***** DATA SECTION

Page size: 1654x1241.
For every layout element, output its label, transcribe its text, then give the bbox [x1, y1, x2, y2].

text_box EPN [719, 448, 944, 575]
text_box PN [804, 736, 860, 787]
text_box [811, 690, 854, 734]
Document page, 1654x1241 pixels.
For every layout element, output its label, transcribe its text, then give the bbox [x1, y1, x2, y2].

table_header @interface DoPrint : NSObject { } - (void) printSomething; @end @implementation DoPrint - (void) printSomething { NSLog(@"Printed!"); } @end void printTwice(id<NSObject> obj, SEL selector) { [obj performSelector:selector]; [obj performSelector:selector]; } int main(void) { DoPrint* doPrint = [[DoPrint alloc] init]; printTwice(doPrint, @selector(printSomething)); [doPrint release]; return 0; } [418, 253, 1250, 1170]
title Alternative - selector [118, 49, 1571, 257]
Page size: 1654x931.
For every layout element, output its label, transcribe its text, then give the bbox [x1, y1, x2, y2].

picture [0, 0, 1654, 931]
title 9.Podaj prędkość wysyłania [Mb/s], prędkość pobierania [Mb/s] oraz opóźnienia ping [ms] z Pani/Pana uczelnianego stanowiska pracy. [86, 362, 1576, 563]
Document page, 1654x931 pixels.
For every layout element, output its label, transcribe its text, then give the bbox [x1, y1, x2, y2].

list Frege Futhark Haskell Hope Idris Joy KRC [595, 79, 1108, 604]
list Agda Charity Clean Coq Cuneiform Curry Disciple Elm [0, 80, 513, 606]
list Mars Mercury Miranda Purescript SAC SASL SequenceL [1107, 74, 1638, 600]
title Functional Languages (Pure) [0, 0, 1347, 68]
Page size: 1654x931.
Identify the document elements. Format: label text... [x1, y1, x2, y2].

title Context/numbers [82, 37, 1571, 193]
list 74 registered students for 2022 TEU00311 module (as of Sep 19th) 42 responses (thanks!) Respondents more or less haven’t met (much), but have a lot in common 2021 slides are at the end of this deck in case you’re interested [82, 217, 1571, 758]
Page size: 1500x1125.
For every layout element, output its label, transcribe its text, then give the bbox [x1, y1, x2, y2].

**********

* [STATED PROBLEM]
Rewrite all the items above, changing "layout element" to "page element" wherever it occurs and keeping everything else the same.

* [FINAL RESULT]
Page size: 1654x1241.
For every page element, output its label, transcribe its text, then give the bbox [x1, y1, x2, y2].

text_box EPN [719, 448, 944, 575]
text_box PN [804, 736, 860, 787]
text_box [811, 690, 854, 734]
Document page, 1654x1241 pixels.
For every page element, output its label, transcribe its text, then give the bbox [x1, y1, x2, y2].

table_header @interface DoPrint : NSObject { } - (void) printSomething; @end @implementation DoPrint - (void) printSomething { NSLog(@"Printed!"); } @end void printTwice(id<NSObject> obj, SEL selector) { [obj performSelector:selector]; [obj performSelector:selector]; } int main(void) { DoPrint* doPrint = [[DoPrint alloc] init]; printTwice(doPrint, @selector(printSomething)); [doPrint release]; return 0; } [418, 253, 1250, 1170]
title Alternative - selector [118, 49, 1571, 257]
Page size: 1654x931.
For every page element, output its label, transcribe its text, then give the bbox [x1, y1, x2, y2].

picture [0, 0, 1654, 931]
title 9.Podaj prędkość wysyłania [Mb/s], prędkość pobierania [Mb/s] oraz opóźnienia ping [ms] z Pani/Pana uczelnianego stanowiska pracy. [86, 362, 1576, 563]
Document page, 1654x931 pixels.
For every page element, output its label, transcribe its text, then give the bbox [x1, y1, x2, y2].

list Frege Futhark Haskell Hope Idris Joy KRC [595, 79, 1108, 604]
list Agda Charity Clean Coq Cuneiform Curry Disciple Elm [0, 80, 513, 606]
list Mars Mercury Miranda Purescript SAC SASL SequenceL [1107, 74, 1638, 600]
title Functional Languages (Pure) [0, 0, 1347, 68]
Page size: 1654x931.
Identify the document elements. Format: label text... [x1, y1, x2, y2].

title Context/numbers [82, 37, 1571, 193]
list 74 registered students for 2022 TEU00311 module (as of Sep 19th) 42 responses (thanks!) Respondents more or less haven’t met (much), but have a lot in common 2021 slides are at the end of this deck in case you’re interested [82, 217, 1571, 758]
Page size: 1500x1125.
For every page element, output its label, transcribe its text, then give the bbox [x1, y1, x2, y2].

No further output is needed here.